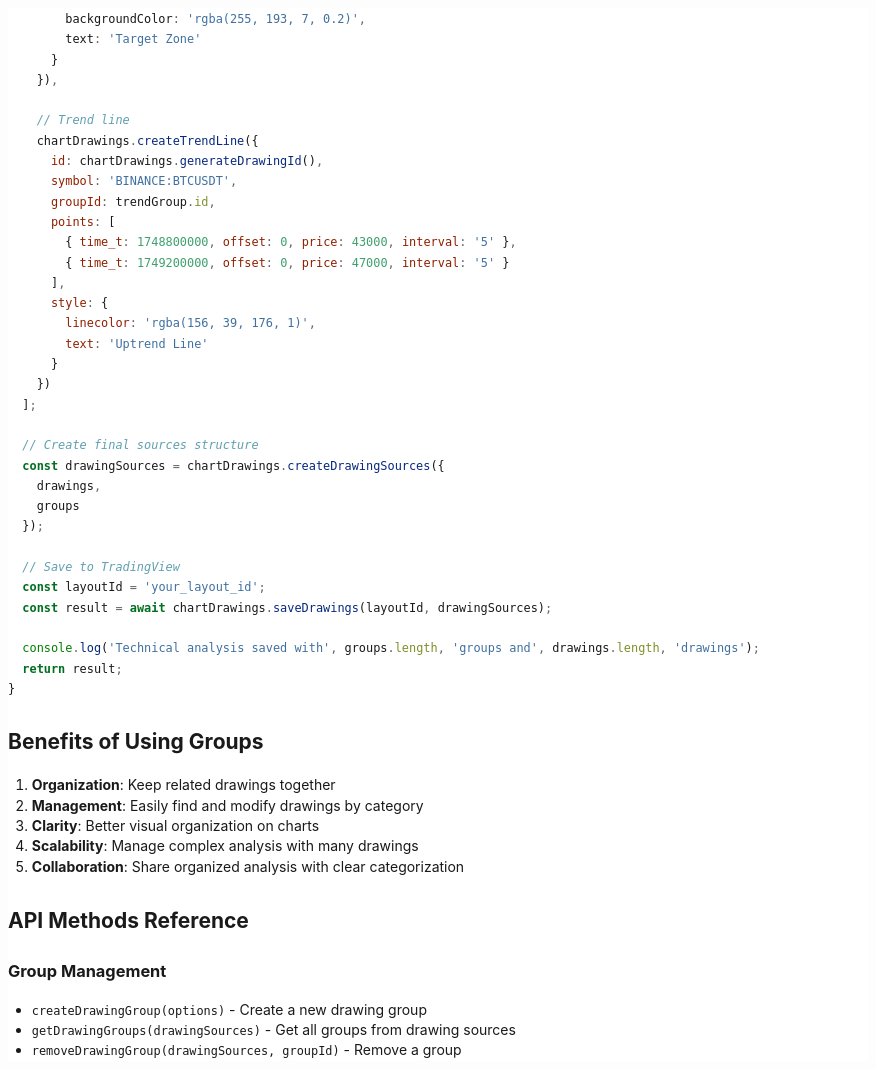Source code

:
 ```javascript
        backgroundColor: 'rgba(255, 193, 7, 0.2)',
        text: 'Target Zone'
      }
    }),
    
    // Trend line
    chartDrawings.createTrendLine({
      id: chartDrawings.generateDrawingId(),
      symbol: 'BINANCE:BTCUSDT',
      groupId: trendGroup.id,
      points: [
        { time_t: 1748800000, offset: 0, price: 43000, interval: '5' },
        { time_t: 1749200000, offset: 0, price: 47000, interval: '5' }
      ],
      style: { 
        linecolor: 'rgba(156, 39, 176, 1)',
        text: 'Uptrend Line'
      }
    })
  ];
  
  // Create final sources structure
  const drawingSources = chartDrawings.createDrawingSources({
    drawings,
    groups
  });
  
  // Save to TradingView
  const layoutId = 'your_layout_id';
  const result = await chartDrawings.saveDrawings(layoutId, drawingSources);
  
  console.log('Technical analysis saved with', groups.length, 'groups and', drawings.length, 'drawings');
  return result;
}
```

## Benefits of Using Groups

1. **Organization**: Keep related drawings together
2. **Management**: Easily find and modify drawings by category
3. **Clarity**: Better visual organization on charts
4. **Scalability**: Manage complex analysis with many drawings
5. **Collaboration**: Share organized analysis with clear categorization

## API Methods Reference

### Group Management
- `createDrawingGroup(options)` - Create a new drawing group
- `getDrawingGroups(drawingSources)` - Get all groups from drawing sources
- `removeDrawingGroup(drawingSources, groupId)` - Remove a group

────────────────

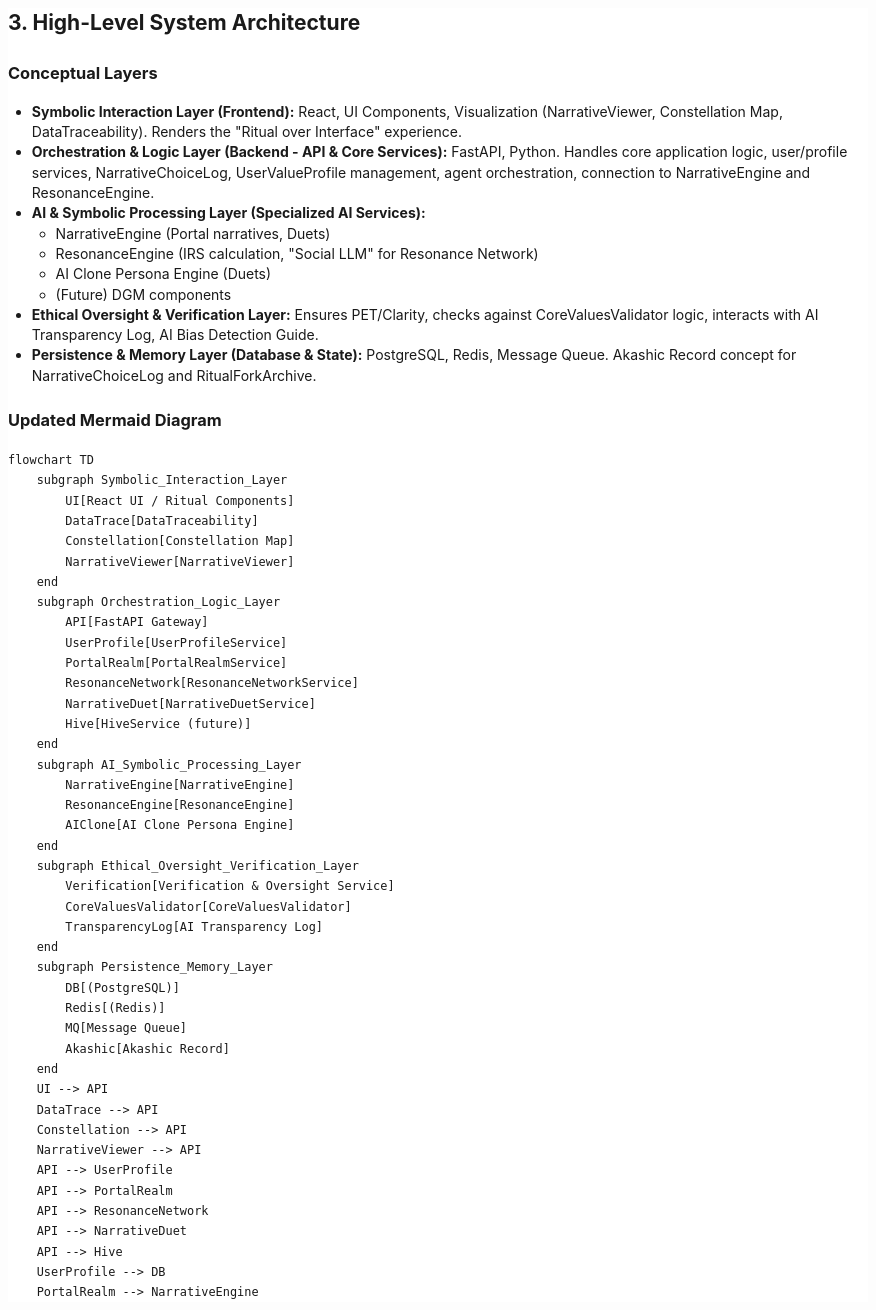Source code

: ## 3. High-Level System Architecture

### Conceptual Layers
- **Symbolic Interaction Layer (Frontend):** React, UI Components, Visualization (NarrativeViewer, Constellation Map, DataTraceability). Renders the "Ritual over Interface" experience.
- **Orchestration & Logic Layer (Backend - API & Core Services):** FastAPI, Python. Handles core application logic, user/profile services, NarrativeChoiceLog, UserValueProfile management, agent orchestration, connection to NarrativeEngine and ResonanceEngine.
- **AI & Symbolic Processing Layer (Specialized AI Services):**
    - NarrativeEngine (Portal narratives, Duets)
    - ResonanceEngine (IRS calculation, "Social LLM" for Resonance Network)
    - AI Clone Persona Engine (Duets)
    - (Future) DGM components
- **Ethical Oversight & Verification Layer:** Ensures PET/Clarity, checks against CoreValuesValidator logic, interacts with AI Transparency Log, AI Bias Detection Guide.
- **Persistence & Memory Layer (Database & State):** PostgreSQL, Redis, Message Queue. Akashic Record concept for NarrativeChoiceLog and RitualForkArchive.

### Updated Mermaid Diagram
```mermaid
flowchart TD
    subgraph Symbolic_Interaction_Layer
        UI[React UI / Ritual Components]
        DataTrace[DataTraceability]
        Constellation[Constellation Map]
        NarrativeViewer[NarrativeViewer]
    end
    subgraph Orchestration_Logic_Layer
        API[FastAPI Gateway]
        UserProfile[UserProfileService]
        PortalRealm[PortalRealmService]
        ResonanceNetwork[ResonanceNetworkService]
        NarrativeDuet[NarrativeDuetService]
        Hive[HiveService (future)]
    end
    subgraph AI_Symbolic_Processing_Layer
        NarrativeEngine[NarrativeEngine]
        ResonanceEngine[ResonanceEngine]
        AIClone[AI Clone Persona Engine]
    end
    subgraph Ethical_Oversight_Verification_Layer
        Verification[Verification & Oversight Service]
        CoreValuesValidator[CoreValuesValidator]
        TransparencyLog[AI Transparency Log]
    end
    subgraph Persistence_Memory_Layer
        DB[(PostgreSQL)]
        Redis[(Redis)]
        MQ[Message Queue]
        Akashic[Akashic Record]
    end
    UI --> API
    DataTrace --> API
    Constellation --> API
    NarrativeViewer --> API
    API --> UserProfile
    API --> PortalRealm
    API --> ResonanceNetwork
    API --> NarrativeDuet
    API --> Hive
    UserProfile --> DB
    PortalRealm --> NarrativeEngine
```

────────────────

Exercise prompt: Find every line above that contains the word "Persona", and return each one.

Task response:
    - AI Clone Persona Engine (Duets)
        AIClone[AI Clone Persona Engine]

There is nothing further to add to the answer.